JOBMONR10-2 - List Job Status Monitor Job Log Entries
Menu Pathways
Main Menu > LSAM management menu (#6) > Job Status Monitor menu (#9) > Job Status Monitor Activity Log (#3) > Option 5
Fields
Output-only fields identify the last 5 job log messages for the message in "MSGW".
- Job log timestamp: The job log timestamp of the IBM i job.
- Job log message: The IBM Job Log message value (up to 47 characters, max).
Options
5=Display: Type 5 next to a job log line and press Enter key to view the job log messages.
Functions
- F3=Exit: Quits the list of Scripts and returns to the menu.
- F12=Cancel: Quits the list of Scripts and returns to the menu.
- F16=Search next: Continue the content search to the next matching record.
JOBMONR10-5 - Display Job Status Monitor Job Log Entry Detail
Menu Pathways
Main Menu > LSAM management menu (#6) > Job Status Monitor menu (#9) > Job Status Monitor Activity Log (#3) > Display Job Status Monitor Job Log Entries > Option 5
Fields
Output-only fields identify the job log message record being selected for review.
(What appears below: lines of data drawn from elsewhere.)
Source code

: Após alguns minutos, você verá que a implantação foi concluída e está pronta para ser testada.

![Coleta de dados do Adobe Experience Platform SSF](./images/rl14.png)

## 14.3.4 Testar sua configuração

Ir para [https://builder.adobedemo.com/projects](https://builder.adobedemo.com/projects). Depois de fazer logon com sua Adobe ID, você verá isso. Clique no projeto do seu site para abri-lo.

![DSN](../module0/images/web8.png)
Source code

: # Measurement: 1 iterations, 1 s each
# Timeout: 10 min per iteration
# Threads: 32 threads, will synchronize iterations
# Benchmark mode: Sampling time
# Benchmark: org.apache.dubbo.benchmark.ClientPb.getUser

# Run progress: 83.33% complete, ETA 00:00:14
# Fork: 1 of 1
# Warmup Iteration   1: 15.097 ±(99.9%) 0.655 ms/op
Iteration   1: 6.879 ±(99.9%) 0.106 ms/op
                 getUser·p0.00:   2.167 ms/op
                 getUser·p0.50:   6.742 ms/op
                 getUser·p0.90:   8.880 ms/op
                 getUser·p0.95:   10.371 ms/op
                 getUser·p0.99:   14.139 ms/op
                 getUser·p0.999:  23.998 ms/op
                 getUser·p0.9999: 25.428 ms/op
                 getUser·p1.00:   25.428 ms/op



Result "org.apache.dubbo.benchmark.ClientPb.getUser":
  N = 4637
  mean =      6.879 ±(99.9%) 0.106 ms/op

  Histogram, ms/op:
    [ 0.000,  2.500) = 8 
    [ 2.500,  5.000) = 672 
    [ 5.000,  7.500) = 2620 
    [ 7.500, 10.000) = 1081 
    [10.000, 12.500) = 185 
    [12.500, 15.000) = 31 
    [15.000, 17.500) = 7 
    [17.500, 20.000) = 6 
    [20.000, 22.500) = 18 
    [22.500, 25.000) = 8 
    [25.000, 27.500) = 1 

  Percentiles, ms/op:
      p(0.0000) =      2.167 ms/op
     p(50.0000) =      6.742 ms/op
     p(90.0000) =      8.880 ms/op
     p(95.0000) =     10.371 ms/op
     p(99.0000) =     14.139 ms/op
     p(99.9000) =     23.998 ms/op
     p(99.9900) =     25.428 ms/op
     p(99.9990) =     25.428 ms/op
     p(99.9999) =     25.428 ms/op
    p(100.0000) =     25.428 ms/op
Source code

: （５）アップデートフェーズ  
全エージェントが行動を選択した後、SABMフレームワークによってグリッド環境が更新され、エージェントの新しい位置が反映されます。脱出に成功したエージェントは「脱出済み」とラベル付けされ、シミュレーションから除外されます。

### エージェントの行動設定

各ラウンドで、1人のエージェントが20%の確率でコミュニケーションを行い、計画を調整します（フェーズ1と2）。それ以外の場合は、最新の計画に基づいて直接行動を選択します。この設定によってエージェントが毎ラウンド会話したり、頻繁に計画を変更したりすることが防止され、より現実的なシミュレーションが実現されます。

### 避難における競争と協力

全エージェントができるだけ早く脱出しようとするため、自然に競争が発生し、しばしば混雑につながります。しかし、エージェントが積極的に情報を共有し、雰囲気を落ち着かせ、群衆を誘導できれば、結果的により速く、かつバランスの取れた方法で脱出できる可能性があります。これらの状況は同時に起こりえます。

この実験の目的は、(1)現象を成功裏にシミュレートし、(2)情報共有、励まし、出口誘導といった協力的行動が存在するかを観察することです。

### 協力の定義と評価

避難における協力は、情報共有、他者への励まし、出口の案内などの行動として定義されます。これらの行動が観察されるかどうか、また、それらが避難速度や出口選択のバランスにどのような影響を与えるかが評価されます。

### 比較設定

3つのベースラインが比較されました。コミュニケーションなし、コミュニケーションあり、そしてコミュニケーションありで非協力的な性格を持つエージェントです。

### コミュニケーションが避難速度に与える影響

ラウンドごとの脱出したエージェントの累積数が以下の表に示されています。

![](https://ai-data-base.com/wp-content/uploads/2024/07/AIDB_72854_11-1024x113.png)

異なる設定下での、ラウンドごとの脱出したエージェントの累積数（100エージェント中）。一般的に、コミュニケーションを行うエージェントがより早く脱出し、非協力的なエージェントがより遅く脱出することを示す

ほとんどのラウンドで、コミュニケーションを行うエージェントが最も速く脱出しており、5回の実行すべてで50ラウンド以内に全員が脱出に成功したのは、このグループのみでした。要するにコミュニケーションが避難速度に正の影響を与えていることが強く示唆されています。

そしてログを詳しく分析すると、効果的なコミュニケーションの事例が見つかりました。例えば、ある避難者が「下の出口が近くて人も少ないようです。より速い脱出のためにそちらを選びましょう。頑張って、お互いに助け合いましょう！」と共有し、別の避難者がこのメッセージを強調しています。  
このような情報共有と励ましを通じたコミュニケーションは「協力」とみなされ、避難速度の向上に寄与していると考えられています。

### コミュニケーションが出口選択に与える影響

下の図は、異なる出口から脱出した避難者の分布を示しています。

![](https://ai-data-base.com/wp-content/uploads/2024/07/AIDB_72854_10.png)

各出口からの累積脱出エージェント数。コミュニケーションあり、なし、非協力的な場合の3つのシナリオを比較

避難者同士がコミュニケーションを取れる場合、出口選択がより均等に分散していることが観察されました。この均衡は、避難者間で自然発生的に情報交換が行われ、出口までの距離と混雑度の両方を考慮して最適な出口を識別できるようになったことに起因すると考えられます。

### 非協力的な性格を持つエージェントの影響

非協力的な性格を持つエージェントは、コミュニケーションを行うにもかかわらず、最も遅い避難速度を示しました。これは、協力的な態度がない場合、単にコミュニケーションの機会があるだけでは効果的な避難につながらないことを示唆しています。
- Log time: The job log timestamp of the IBM i job.
- Record key: The record key of the record in the LSAM database.
- Log entry Msd ID, Text: The IBM Job Log message value (up to 1024 characters, max).
Functions
- F3=Exit: Quits the list of Scripts and returns to the menu.
- F12=Cancel: Quits the Detail display and returns to the List display. Unprocessed List options remain set.
System Job Status Monitor Configuration
JOBSTSR30-1 - System Job Status Monitor Configuration
Menu Pathways
Main Menu > LSAM management menu (#6) > Job Status Monitor menu (#9) > System Job Status Monitor Configuration (#7)
Fields
- Activity poll interval :
- This value controls how aggressively the Job Status Monitor server will check for jobs in "MSGW" status.
- A smaller number of seconds will improve the LSAM's ability to quickly detect jobs IBM i jobs in "MSGW" status, whereas a larger number of seconds will allow more system resources for other important jobs.
- Auto-start Job Status Monitor :
- Y = yes, tells the LSAM subsystem startup procedure to automatically start the Job Status Monitor at the same time as the LSAM server programs are started. When this value is set to Y, stopping the LSAM also stops Job Status Monitor.note
If no IBM i subsystems have been registered for monitoring, the server job will end after sending the message ID SMA5803 to the QSYSOPR message queue and to the Job Status Monitor Activity log.
- N = no, means that Job Status Monitor will only be started when a manual start command or menu function are used. Set this flag to N (the default) when Job Status Monitor will never be used.
- Y = yes, tells the LSAM subsystem startup procedure to automatically start the Job Status Monitor at the same time as the LSAM server programs are started. When this value is set to Y, stopping the LSAM also stops Job Status Monitor.
- Ignore interval :
- For any given IBM i job that has a status in "MSGW", the server will not send repeated messages to QSYSOPR until it has bypassed as many detections for this one job as are specified by the ignore interval.
- IBM i jobs and the last 5 job log messages will continue to be logged into the Job Status Monitor Activity Log. This would prove if the "MSGW" status was issued for a different reason during the ignored cycles.
Functions
- F3=Exit: Do not update the data, return to the LSAM menu.
- F12=Cancel: Do not update the data, return to the LSAM menu.